Copy out word for word the part of the excerpt below that begins at the words "That feeling is" and stops after the words "much, do we?".
EXCERPT TO READ: Begin
Unfortunately, many people who have to work for a living get ‘that back to work feeling’ after a break. Sometimes it can feel like the break is not quite worth all the effort clearing the workload before the break and the back to work feeling after it.

Unless you work for yourself, or you have your own business. Then you experience a different kind of feeling.

That feeling is ‘that not back to work feeling’.

That not back to work feeling is when you should be back from a break and you should be working, but you’re not working, because you don’t have any work. And when you’re not working, you’re not earning.

So if you’re employed and you’ve got that back to work feeling, rejoice, because you’re being paid for feeling gloomy. You could have that not back to work feeling, in which case you are both unpaid and gloomy.

Disclosure: I have borrowed this phrase from one of my brothers, who used it this morning…

Why do so many of us strive to be normal, to fit in? Is it our natural herding instinct, the safety in numbers? We don’t want to stand out too much, do we?

But what is normal?

Is it a basket of behaviours that can be grouped into a standard, a category or a stereotype? To me, normal is rather like ‘average’. Calculating an average number, or an average person can be a useful yard stick for grouping people or things, if it’s interpreted correctly.

But who is average? Who wants to be average? No-one is average. Average is a mathematical nicety describing a group, not an individual. It’s like when someone says ‘well most people would do that.’ Well, I’m not most people. Besides, how could I be?

So who wants to be ‘normal’? What is normal? Can one person really be normal?

I don’t want to be normal. I don’t want to be thought of as normal either.

Almost everything we do is secondary. Not secondary in importance, you understand. Secondary as in it’s been done before, said before, heard before, tried before.

We spend 99% of our entire school and college lives learning stuff that has already been figured out. We’re getting it second hand and not doing the primary work, the genuinely ground-breaking stuff. Remember that odd time when you stuck your neck out in school or college and wrote what you felt was something new, a product of your independent thought? I bet it was marked wrong, right? You’re treading where thousands of people have gone before, so your new thing is not thought to be right – thought being the operative word.

So much of what we do is secondary. Our working lives are about replicating processes, re-working, recycling, renewing what’s been done before. So little of it is actually new, never done before.

There is a very small number of people doing the primary stuff. Making the law, setting the precedent, inventing a financial mechanism, product, sport, piece of technology, process, creating something new and valuable. The rest of us are studying it, reading it, criticising it, adopting it, using it, benefitting from it, and sometimes improving it.

In the world of doing primary stuff there is failure, mistakes, false dawns, incorrect conclusions, disappointment and a huge amount of wasted time. But also, by an order of magnitude greater, there is fame, fortune, progress, history, satisfaction, gratitude and humility.

What primary stuff are you doing, or trying to do?

There’s nothing like the physical world to give us a powerful corollary of how it works in the cyber world.

I’m always reminded of this in late December when families and friends get together at the end of a few months of solid graft and a winter vomiting bug or two runs riot, moving through areas like wildfire.

That’s really viral, genuinely viral. You can see why the term virus was coined in the cyber world. A physical virus is an amazing thing, replicating itself, producing different strains and moving quickly through people in different cycles and timeframes.

Millions can be affected within the space of a couple of weeks, brought on by the combination of people being at a low ebb and slightly more vulnerable to infection after a sustained period of work, proximity to others, and mobility within family groups and circles of friends.

I’m always fascinated by how terms like desktop, folder, cloud, virus and so on are borrowed from the physical world for their digital equivalent. They always seem so apt.
EXCERPT TO READ: End
SOURCE DATA: Begin
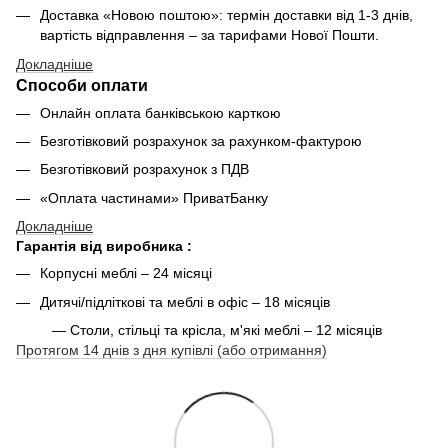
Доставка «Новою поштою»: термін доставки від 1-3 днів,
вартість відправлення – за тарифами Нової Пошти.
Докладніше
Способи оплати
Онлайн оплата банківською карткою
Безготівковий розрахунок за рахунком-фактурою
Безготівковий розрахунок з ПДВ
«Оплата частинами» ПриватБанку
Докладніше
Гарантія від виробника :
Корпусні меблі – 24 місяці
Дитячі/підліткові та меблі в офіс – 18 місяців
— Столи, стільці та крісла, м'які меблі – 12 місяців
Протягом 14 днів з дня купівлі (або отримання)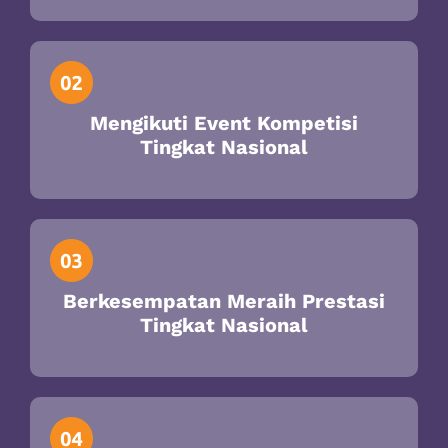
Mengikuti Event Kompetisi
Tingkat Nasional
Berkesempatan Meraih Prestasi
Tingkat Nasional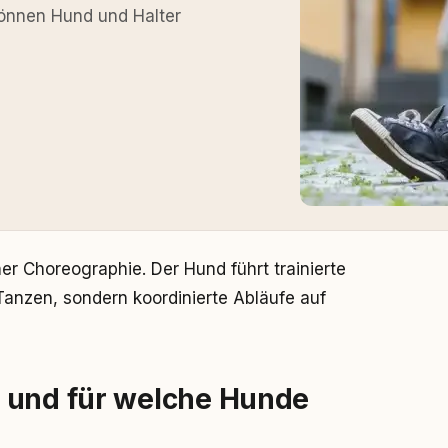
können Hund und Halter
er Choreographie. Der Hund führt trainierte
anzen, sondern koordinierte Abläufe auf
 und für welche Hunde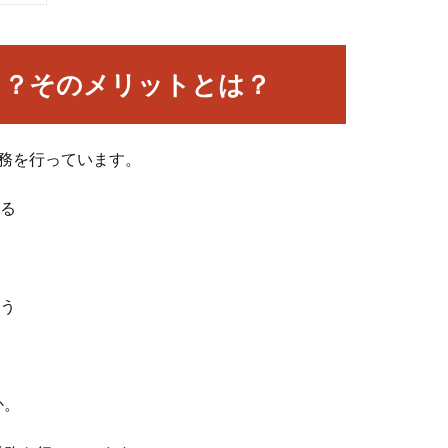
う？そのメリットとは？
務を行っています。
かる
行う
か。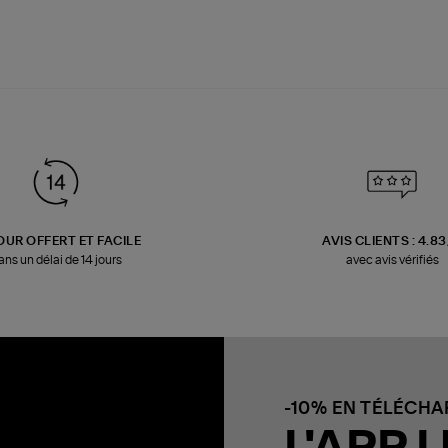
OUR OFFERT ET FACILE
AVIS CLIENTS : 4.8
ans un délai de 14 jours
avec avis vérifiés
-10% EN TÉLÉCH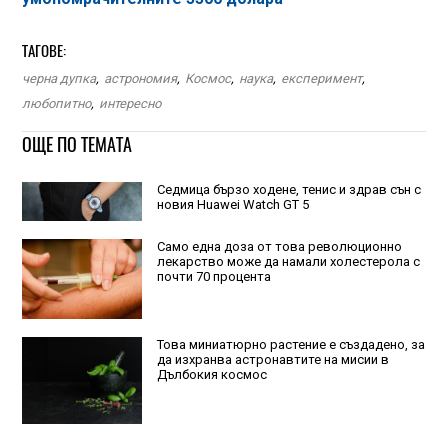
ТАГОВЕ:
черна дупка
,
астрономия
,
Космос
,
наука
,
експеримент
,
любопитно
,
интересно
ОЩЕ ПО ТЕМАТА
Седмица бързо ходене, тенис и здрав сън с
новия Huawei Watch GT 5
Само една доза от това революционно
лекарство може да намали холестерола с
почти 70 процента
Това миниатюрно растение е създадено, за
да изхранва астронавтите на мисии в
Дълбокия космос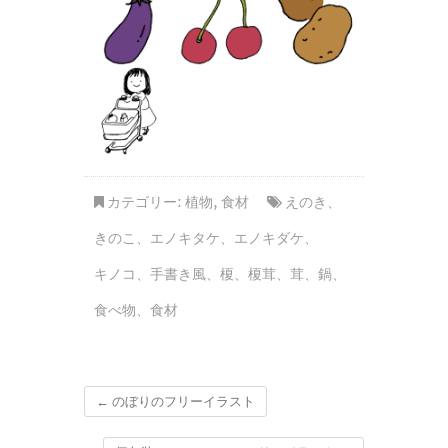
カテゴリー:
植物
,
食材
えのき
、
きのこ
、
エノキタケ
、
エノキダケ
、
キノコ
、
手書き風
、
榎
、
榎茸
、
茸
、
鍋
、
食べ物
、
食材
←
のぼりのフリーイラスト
SOURCE DATA: End
● **SOLUTION TO THIS TASK**
That feeling is ‘that not back to work feeling’.

That not back to work feeling is when you should be back from a break and you should be working, but you’re not working, because you don’t have any work. And when you’re not working, you’re not earning.

So if you’re employed and you’ve got that back to work feeling, rejoice, because you’re being paid for feeling gloomy. You could have that not back to work feeling, in which case you are both unpaid and gloomy.

Disclosure: I have borrowed this phrase from one of my brothers, who used it this morning…

Why do so many of us strive to be normal, to fit in? Is it our natural herding instinct, the safety in numbers? We don’t want to stand out too much, do we?